Infancia a pedazos


Elizabeth Jiménez Núñez_ perfil Casi literalLos hechos de infancia son como pergaminos borrosos en su doble función: los hechos como fueron (¿será posible que se conserven intactos?) y los hechos como son representados (¿será posible deformarlos para hacernos sentir peor?). Escuché alguna vez a un médico decir que no sería posible almacenar todos los malos recuerdos porque el cerebro colapsaría y, por consecuencia lógica, acabaríamos tirados en las callejuelas sin poder dar un paso hacia delante.

Hay pedazos de la niñez que son un lienzo mudo. Gritos secos, lagunas empantanadas con muchas circunstancias inexplicables. En mi caso crecí en una finca de café durante mis primeros años. Recuerdo los árboles de mandarina, los cafetales, los conejos, los árboles de manzana-rosa, los perros, los lagartos que tenía mi papá en una pequeña estructura redonda de cemento. Recuerdo que vivía en una zona fría, montañosa y que no tenía muchos vecinos cerca, por no decir ninguno.

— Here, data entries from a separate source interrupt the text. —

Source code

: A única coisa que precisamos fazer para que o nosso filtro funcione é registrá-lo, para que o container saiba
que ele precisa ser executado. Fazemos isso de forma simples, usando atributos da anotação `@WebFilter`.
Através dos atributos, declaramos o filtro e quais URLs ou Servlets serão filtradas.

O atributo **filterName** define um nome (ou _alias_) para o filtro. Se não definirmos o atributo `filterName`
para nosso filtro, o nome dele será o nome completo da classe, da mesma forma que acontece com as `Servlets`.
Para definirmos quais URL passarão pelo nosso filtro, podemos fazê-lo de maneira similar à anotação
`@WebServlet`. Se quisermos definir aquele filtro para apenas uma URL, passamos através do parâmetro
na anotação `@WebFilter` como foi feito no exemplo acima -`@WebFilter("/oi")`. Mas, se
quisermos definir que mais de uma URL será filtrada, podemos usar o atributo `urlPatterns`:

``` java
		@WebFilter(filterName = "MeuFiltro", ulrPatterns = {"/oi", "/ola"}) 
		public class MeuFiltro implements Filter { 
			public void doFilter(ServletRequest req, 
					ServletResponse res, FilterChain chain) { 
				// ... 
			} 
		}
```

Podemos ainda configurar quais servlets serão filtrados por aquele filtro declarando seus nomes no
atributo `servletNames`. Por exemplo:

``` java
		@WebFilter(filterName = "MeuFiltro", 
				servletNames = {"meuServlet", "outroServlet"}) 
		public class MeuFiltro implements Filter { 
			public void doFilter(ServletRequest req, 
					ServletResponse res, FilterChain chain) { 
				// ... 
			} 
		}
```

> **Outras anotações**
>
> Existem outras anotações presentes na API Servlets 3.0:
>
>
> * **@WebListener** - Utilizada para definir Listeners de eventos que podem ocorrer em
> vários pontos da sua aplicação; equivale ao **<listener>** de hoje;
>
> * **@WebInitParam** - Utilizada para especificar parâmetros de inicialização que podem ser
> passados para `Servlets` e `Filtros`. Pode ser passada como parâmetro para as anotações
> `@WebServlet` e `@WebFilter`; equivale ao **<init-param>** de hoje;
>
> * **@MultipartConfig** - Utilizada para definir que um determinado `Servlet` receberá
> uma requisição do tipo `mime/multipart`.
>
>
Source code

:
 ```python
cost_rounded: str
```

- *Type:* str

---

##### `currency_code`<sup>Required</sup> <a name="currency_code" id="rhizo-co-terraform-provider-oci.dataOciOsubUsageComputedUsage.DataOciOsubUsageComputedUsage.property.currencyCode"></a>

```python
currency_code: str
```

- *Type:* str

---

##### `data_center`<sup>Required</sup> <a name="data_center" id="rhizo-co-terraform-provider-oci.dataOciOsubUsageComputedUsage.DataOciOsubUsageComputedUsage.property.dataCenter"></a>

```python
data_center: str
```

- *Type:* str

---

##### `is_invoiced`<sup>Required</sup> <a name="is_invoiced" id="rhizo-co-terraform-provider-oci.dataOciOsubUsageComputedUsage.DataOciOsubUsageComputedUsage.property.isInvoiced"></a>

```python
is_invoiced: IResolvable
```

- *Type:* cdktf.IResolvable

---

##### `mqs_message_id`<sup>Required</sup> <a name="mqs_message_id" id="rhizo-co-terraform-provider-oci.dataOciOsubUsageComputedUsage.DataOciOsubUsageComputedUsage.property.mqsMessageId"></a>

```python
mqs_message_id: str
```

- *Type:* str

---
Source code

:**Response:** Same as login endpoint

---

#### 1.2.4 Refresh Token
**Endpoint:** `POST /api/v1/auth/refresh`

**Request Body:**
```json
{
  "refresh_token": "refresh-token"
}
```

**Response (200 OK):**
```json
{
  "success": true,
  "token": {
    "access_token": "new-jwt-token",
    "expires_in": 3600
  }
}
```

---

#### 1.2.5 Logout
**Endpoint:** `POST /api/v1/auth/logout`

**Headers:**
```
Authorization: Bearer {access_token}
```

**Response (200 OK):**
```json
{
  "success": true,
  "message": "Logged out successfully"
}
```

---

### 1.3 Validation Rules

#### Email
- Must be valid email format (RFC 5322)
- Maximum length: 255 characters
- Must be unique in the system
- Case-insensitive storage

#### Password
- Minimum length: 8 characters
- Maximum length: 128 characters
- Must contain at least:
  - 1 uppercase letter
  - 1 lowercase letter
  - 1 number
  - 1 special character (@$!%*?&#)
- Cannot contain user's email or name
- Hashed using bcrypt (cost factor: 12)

Y así pasaron los años. Crecí con el recuerdo de una hermana que había fallecido a los ocho meses de nacida por unas fallas congénitas en el corazón. Eso era difícil de procesar y para lidiar con el misterio y las razones raras por las que ese ser no existiría más en nuestra casa abría la mesa de noche de mi mamá en la puertita de abajo, cuando nadie me veía y sacaba el retrato de mi hermana, el cual desenvolvía porque estaba cubierto con pañuelo de seda. En silencio veía por rato a mi hermana, un ser tan pequeño con ojos color uva, profundos y chispeantes. En su honor, o para mitigar el dolor de su partida, mi mamá utilizó el nombre compuesto que había escogido para ella y llamó así a sus dos hijas: a mi hermana mayor y a mí.

Mi hermano siempre recibió atención especial porque tuvo varios padecimientos desde la infancia. Muchas veces, durante un día habitual, mis papás tenían que correr al hospital con él.

No sé si por mi rareza o por el excesivo registro que me permitía mi lóbulo frontal que desde muy pequeña tuve miedo a la muerte y ansiedad exacerbada. Fui una ansiosa silenciosa que desde muy pequeña desarrolló una personalidad atada a esa condición. Supongo que todo ayudó a convertirme en una hipocondriaca declarada, con dificultades para vivir y disfrutar plenamente.

Con el tiempo desarrollé herramientas para sobrevivir y soportar el peso de mis condiciones. Nunca dejé de esforzarme por salir adelante a pesar del miedo constante, los ataques de pánico y esa crueldad social que no respetaba o trataba de manera digna a quienes sufríamos trastornos mentales, viéndonos como si fuera más una cuestión de holgazanería y de poca voluntad de nuestra parte para afrontar el futuro.

Supongo que la terapia, el psicoanálisis, la escritura, los amigos, las amigas, los desiertos, la soledad, las luchas internas, el agotamiento, las dudas, la disciplina, la risa, el humor negro, el chocolate, el vino, la cerveza, mi marido, mis hijos, mis hermanos, mis personas cercanas y mis propios pies me han ayudado a vencer mis monstruos y a seguir luchando día a día por no sucumbir ante el miedo que se apodera de las entrañas. En todo mi recorrido he podido ser inmensamente feliz y alguna vez escribí algo que probablemente me ayudó y me diseñó un camino: «Esas que se han muerto se han dejado los miedos».